…
Маркса пять минут продержали перед закрытыми дверями обеденного зала. Он не нервничал. Дипломат должен быть готов к любым обрядам. Ожидание — это тоже обряд. Чем выше честь, тем дольше ожидание. Таково правило.
Он хмыкнул про себя. Надо бы записать где-то. Придумал же вот такую фразу… Но тут дверь открылась.
В полутемном зале вокруг стола разместились только барон, его жена, старший сын и… Внучка? Это, кажется, внучка? Она была серьезна и смотрела прямо на стол. А на столе не было ничего. Ни скатертей, ни серебряной и золотой посуды, ни хрустальных графинов с прекрасными местными винами. Не было и огромных блюд, наполненных салатами и целиком выложенными овощами и фруктами. Ни-че-го. Только подсвечник с двенадцатью свечами. Дюжина — счастливое число и на Земле, и здесь.
Барон указал Марксу его место — прямо перед ним, через стол. Он и его семейство стояли, стоял у своего стула с высокой резной черной от времени спинкой и Маркс. Ожидание затягивалось.

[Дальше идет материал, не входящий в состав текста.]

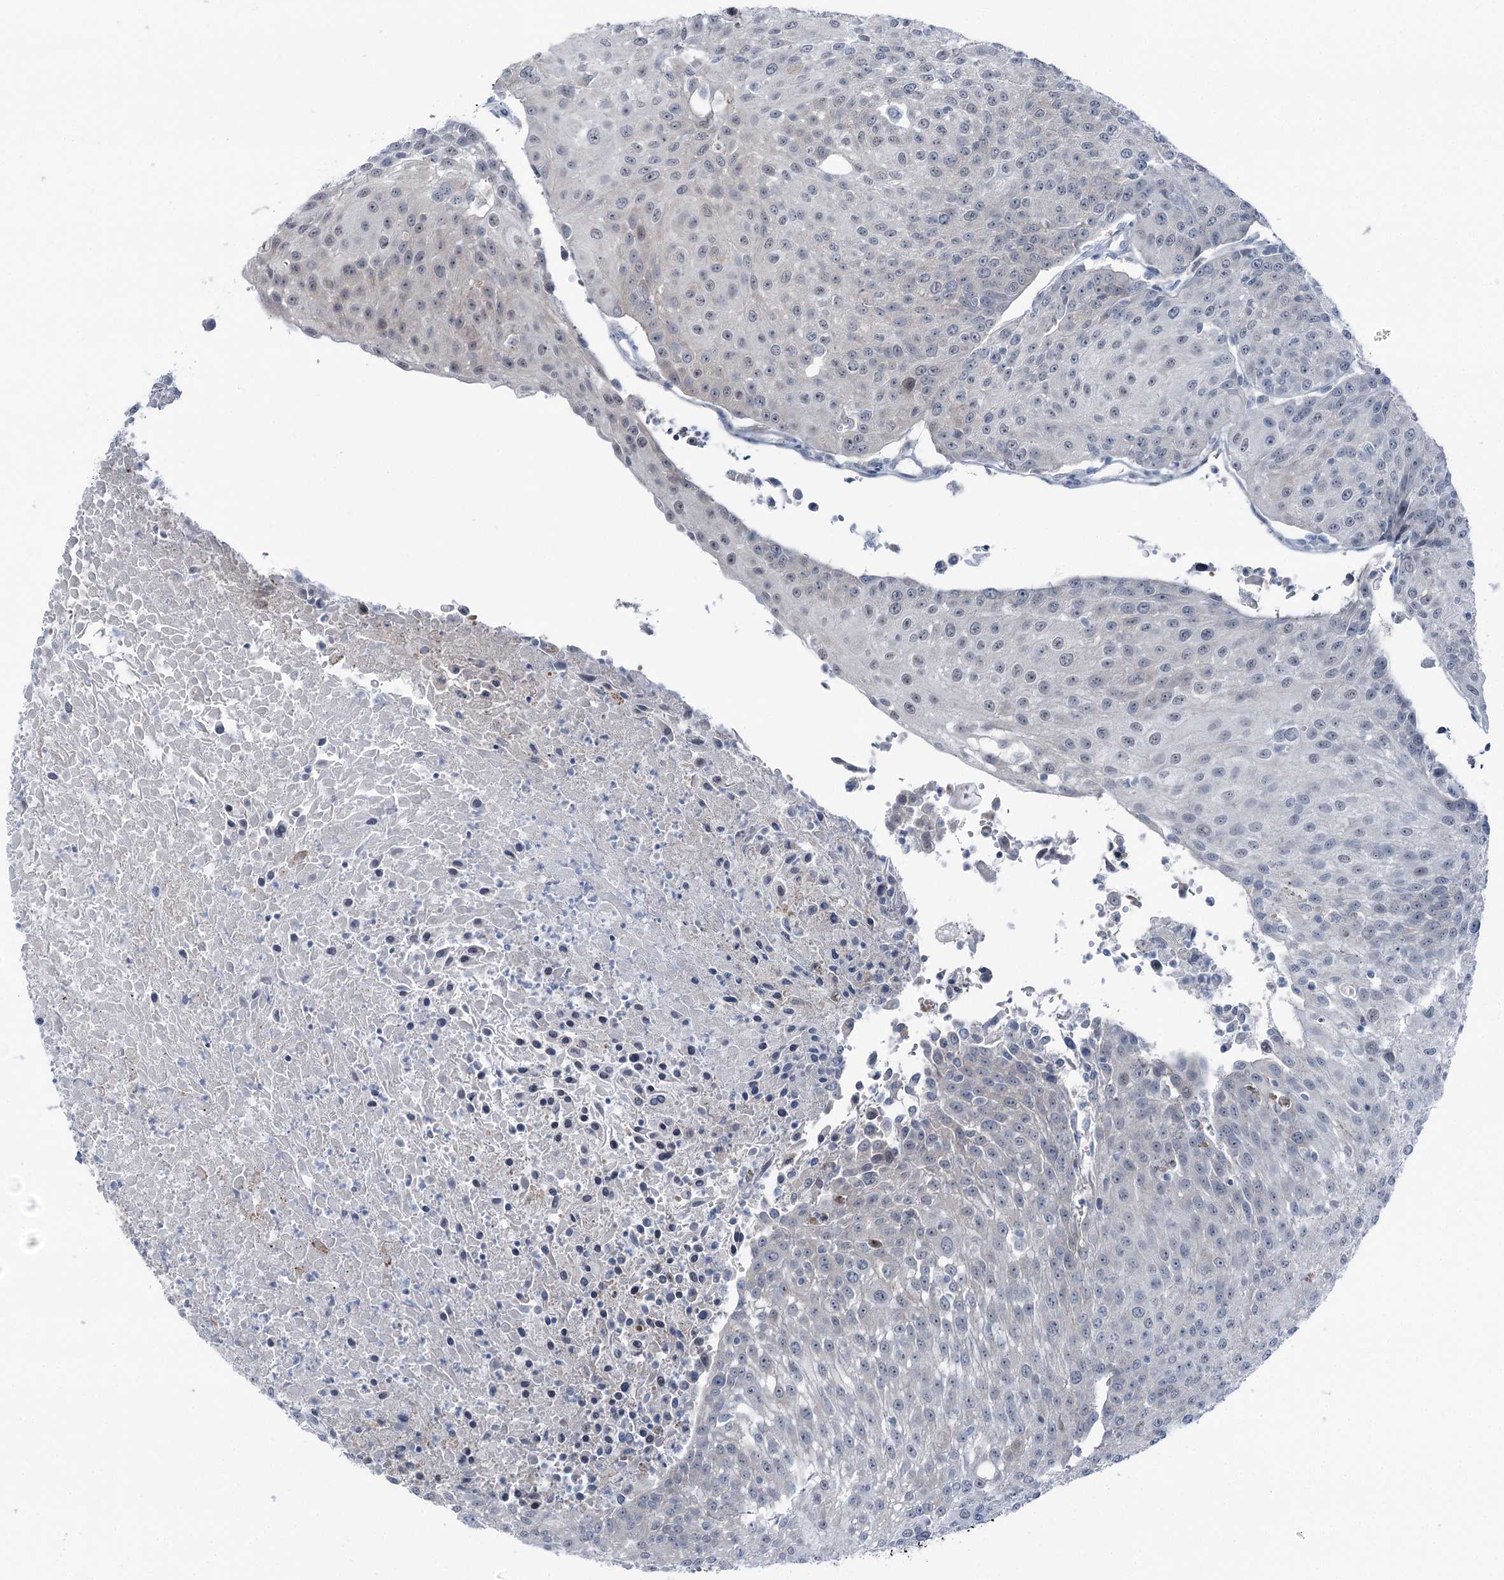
{"staining": {"intensity": "negative", "quantity": "none", "location": "none"}, "tissue": "urothelial cancer", "cell_type": "Tumor cells", "image_type": "cancer", "snomed": [{"axis": "morphology", "description": "Urothelial carcinoma, High grade"}, {"axis": "topography", "description": "Urinary bladder"}], "caption": "Tumor cells show no significant positivity in urothelial cancer.", "gene": "STEEP1", "patient": {"sex": "female", "age": 85}}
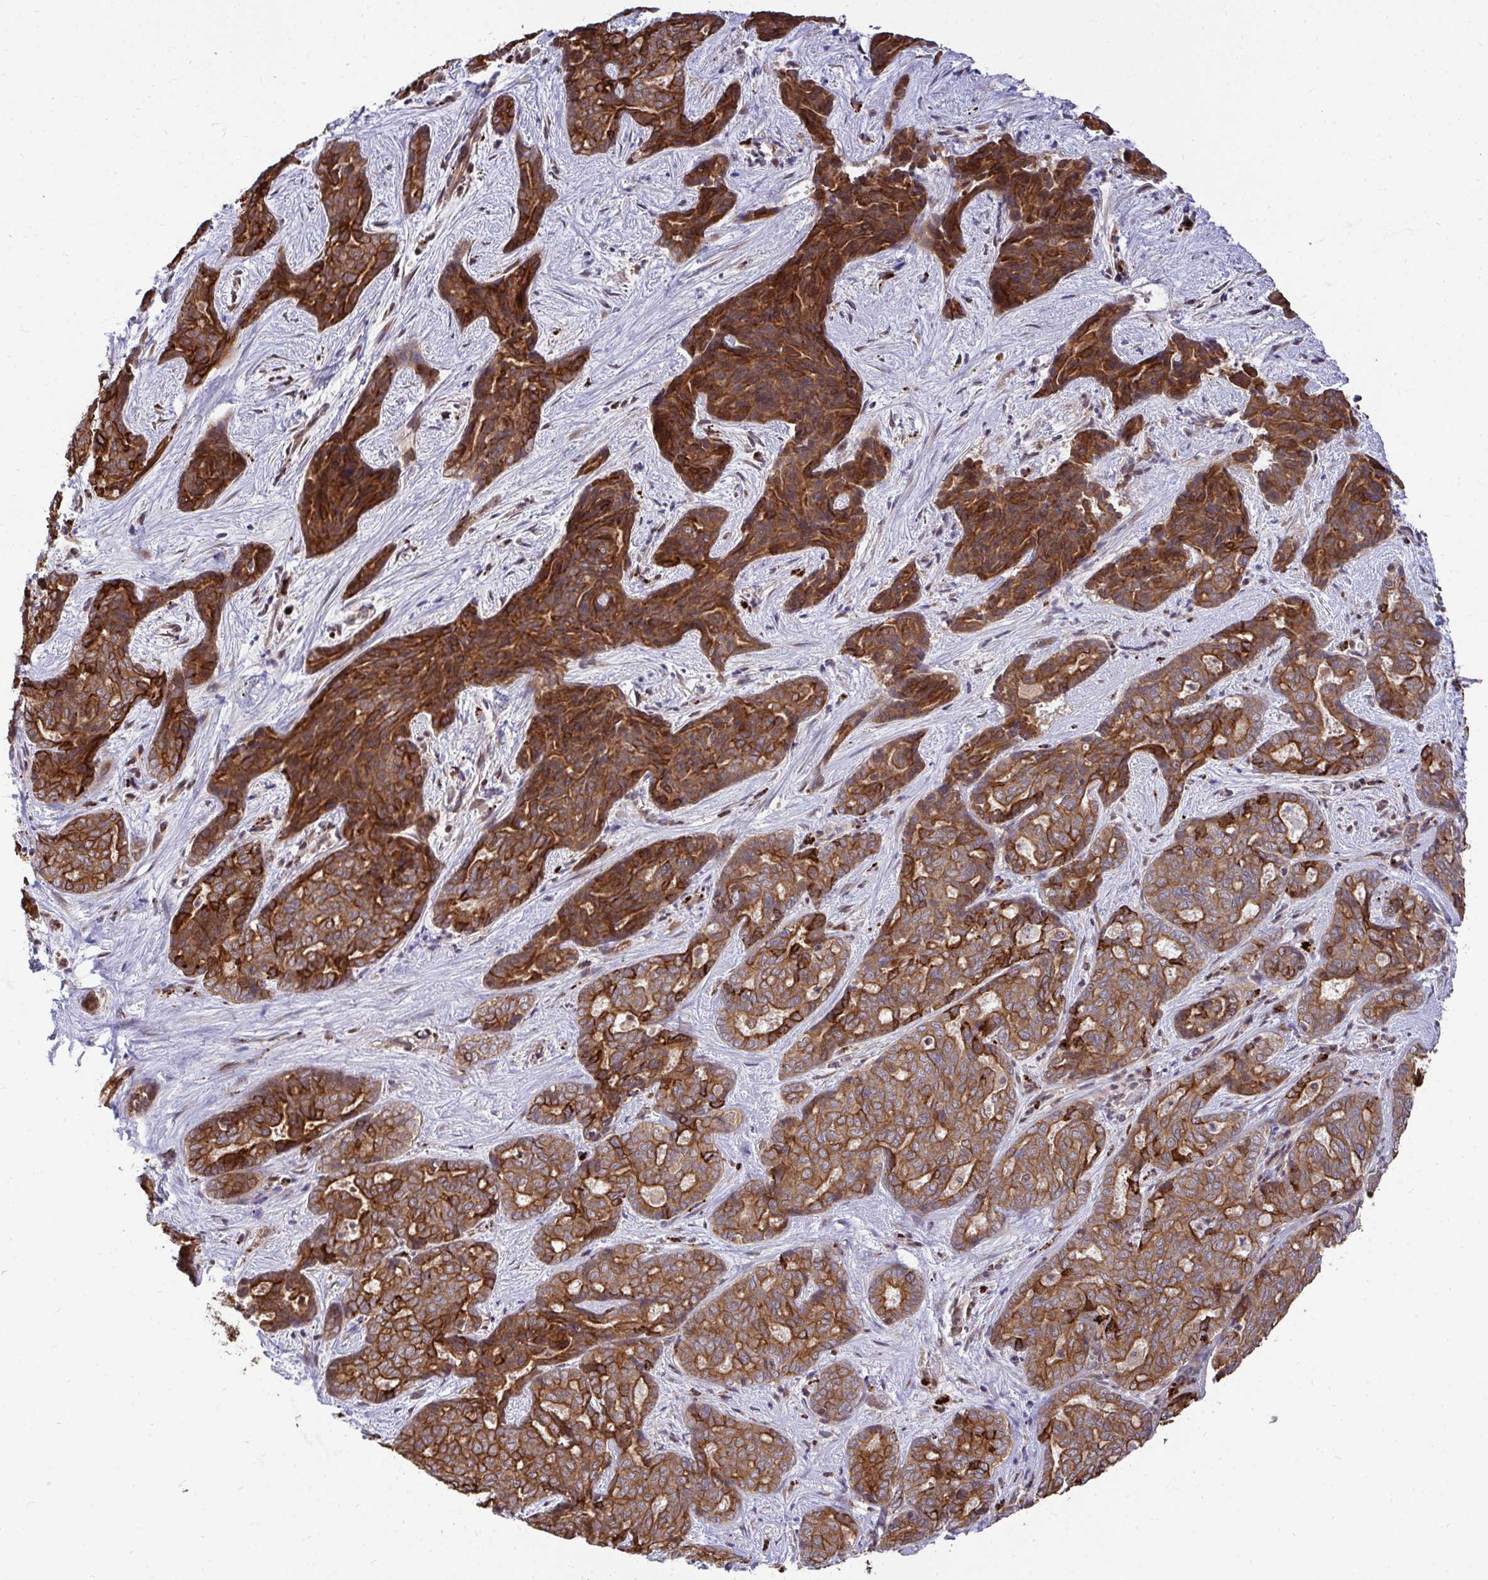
{"staining": {"intensity": "strong", "quantity": ">75%", "location": "cytoplasmic/membranous"}, "tissue": "liver cancer", "cell_type": "Tumor cells", "image_type": "cancer", "snomed": [{"axis": "morphology", "description": "Cholangiocarcinoma"}, {"axis": "topography", "description": "Liver"}], "caption": "Human liver cancer (cholangiocarcinoma) stained with a protein marker reveals strong staining in tumor cells.", "gene": "TRIM44", "patient": {"sex": "female", "age": 64}}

«Может быть, они ждут какого-то действия от меня?» — подумал Маркс. Но барон и баронесса, и молодой баронет даже не смотрели на него, только молоденькая внучка изредка стреляла глазками, а потом снова опускала их перед собой, на пустой стол.
Дон-н-н…
Тяжелый удар гонга, казалось, сотряс стены и перевернул все внутренности Маркса.
В установившейся тишине сел барон. Через секунду села баронесса. Еще через секунду — баронет.
«Все понятно,» — подумал Маркс. — «По старшинству, подчеркивая очередность». Значит, его очередь — последняя. Но внучка барона не садилась, продолжая кидать на него взгляды. Что такое? Он — главнее родни?
Маркс осторожно шагнул вперед и плотно сел на стул. Через секунду сидели все. Еще минута молчания. Новый удар гонга.
Медленно со скрипом отворилась дверь. Вроде, раньше она не скрипела? Из темного коридора по одному стали входить слуги в черном, разнося блюда ужинающим. Простые глиняные блюда, даже не фарфоровые. Простые стальные приборы — никакого серебра и золота. Но зато на блюдах на огромных листа салата — господи, опять зелень, подумал было Маркс — лежали пышущие жаром, ароматные, стреляющие жиром толстые ломти мяса.
Барон с улыбкой смотрел на счастливое лицо Маркса. Потом указал взглядом на него своим родным, и все тоже стали улыбаться. Радостно улыбаться, без ужимок и дипломатических вывертов. Просто радоваться за человека.
— Я уж думал, — поднял глаза Маркс, — что у вас нет мяса. Совсем нет.
— Да кто бы вас пустил в баронство, где совсем нет мяса? Что вы, дружище Маркс! Мы — крепкое баронство. Мяса у нас много. И для себя. И для почетных гостей, которые могут стать родственниками. Ирма, как он тебе?
— Симпатичный, — прошептала, покраснев внучка.
Ирма, значит. Маркс в полутьме присмотрелся к девчонке. Лет семнадцать, наверное. Не красавица, конечно, но кровь баронская видна. Аристократка.
— А что это?
— В смысле?
— Ну, из кого? — Маркс показал на стоящее перед ним блюдо.
— Ах, в этом смысле. А у вас на Земле что едят?